As I began to circulate and chat with students, the conversations I heard were incredible.

Student 1: I’ve read an entire book for the first time in 4 years!

Student 2: I finally found a book I didn’t have to lie about reading.

Student 3: I finished a book in one weekend and asked for another one.

The day went on, and the students, of course, needed a bit of clarification.

Student: Mrs. Pax, if I haven’t finished a book, but I’m close, can I put that I finished a whole book?

Me: Remember, not what are you GOING to accomplish, but what HAVE YOU accomplished?

Student: Okay, can I put that I’m not finished yet, but can’t wait to get to the end?

Me: There you go!

Here are a few more of my favorites:

“I finished one and a half books in one semester!” -Sydney

“This is the first time I’ve finished a book and actually enjoyed it.  Thank you for such amazing books to read!” -Lacey

“I’ve finished one book in this semester and I’m proud!” -Dipo

“I finally finished the last three pages of a book.” -Edgar

“5 books down!” -Lauryn

“Mrs. Paxson helped me rediscover my love for reading.” -Zoe

In developing readers, it’s absolutely essential to remind them that it certainly doesn’t happen overnight.  Becoming a reader is a lifelong pursuit–as is becoming a writer, a leader, or someone who stands up for what she believes, for that matter.

**Raw records:**
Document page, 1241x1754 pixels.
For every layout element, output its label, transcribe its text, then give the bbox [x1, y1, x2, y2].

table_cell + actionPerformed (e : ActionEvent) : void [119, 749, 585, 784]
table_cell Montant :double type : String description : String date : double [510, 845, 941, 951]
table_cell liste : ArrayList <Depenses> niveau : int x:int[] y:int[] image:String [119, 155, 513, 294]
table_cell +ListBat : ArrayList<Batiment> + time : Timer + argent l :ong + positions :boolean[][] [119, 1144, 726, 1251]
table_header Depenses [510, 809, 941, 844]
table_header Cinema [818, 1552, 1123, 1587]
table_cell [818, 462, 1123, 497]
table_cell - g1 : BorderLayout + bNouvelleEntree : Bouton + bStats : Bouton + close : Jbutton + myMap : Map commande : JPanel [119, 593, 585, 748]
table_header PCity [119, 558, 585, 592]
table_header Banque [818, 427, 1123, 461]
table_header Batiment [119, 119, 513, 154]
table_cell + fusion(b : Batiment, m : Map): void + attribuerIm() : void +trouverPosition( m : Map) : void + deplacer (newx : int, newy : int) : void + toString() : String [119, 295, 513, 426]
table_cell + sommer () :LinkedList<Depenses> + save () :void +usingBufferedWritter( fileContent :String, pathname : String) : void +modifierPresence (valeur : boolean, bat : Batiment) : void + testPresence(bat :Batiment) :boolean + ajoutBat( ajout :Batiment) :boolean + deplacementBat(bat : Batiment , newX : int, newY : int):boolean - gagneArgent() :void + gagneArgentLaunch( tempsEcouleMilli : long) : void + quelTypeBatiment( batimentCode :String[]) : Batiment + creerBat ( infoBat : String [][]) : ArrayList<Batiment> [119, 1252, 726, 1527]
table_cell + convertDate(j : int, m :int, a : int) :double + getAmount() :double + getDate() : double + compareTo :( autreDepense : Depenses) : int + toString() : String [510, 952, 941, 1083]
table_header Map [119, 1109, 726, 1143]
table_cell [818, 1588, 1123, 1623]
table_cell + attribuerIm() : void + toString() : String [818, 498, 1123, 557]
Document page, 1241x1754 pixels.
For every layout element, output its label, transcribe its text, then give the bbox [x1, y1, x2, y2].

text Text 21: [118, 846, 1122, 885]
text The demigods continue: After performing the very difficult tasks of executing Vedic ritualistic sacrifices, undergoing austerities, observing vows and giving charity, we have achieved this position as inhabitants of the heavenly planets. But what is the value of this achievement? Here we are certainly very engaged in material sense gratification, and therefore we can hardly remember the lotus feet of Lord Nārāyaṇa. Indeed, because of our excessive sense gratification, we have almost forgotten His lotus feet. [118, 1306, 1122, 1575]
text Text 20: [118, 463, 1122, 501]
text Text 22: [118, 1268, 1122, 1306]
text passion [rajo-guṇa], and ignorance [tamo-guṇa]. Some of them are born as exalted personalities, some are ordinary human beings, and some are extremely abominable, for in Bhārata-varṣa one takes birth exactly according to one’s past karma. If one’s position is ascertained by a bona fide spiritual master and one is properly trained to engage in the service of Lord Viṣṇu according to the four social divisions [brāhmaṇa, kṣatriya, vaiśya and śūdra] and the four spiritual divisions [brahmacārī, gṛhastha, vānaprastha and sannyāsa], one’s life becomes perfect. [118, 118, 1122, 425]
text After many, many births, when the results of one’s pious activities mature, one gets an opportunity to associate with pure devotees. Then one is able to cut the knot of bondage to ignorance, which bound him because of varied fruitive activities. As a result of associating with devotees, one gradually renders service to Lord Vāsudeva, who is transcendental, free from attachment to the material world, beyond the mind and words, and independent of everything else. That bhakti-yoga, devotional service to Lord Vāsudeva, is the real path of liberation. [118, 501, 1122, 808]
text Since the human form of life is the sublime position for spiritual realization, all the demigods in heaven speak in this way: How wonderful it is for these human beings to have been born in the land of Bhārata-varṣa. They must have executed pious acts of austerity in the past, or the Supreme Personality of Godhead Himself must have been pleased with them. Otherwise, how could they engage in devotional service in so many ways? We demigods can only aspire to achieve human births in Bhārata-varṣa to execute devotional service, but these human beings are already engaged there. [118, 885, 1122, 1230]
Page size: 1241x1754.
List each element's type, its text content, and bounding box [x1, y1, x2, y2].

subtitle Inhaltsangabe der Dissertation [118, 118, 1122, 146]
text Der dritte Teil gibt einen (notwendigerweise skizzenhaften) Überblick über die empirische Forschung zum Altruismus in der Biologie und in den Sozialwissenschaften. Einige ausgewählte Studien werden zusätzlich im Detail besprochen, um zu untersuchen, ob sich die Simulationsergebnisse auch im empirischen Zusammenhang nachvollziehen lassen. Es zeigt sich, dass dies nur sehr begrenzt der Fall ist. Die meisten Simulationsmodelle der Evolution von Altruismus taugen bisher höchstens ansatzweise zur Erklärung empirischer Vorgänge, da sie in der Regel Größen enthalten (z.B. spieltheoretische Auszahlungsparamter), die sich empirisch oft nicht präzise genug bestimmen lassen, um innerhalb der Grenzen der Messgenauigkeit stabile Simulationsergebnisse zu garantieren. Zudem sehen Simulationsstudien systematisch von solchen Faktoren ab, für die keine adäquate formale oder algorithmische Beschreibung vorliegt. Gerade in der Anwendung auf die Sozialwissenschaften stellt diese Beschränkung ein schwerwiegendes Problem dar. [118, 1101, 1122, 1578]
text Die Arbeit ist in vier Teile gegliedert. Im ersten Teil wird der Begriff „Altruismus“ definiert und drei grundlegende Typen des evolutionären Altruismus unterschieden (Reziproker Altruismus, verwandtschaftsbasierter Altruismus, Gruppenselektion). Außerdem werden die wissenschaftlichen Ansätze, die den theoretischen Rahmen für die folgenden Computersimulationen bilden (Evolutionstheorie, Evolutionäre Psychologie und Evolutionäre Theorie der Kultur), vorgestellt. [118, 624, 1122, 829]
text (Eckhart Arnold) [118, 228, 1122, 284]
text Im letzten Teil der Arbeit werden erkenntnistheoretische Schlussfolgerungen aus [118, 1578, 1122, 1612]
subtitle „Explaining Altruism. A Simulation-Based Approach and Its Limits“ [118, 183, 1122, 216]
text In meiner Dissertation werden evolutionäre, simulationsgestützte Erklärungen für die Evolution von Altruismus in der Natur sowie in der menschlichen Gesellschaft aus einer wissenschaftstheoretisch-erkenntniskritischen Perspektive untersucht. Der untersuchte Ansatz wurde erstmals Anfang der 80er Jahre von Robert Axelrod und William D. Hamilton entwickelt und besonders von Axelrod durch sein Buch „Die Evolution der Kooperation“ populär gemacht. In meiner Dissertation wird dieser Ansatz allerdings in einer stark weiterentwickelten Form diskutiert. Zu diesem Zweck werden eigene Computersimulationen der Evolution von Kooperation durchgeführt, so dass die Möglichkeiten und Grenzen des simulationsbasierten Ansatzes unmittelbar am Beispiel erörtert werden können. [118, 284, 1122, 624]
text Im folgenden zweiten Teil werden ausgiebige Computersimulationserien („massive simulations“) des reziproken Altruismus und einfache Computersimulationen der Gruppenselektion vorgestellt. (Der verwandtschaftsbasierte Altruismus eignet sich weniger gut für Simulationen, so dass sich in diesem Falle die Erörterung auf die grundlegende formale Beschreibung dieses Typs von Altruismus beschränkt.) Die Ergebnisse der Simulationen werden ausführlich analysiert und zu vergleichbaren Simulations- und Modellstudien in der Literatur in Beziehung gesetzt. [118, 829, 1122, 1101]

**Written exercise:** Resume the passage about students celebrating the books they finished, picking up right after its final sentence.

**Result of the exercise:**
Unfortunately, there’s no TEK or Common Core Standard that says: Students will be able to celebrate the seemingly small accomplishments on the journey to becoming a better reader or writer, and recognize them as the big stinkin’ deals they truly are. (Disclaimer: If I wrote Standards, they’d have a bit more sass and spice.)

If we have to take a break from the “real stuff” to recognize the REAL STUFF–our growth as readers and learners–so be it.

This day turned out to be one of the most productive in all the ways that are not reflected in our daily objectives, but that are essential to building a reading culture in the classroom.

Jessica Paxson is an English IV and Creative Writing teacher in Arlington, TX. She also attempts to grapple with life and all of its complexities and hilarities over at www.jessicajordana.com. Follow her on Twitter or Instagram @jessjordana.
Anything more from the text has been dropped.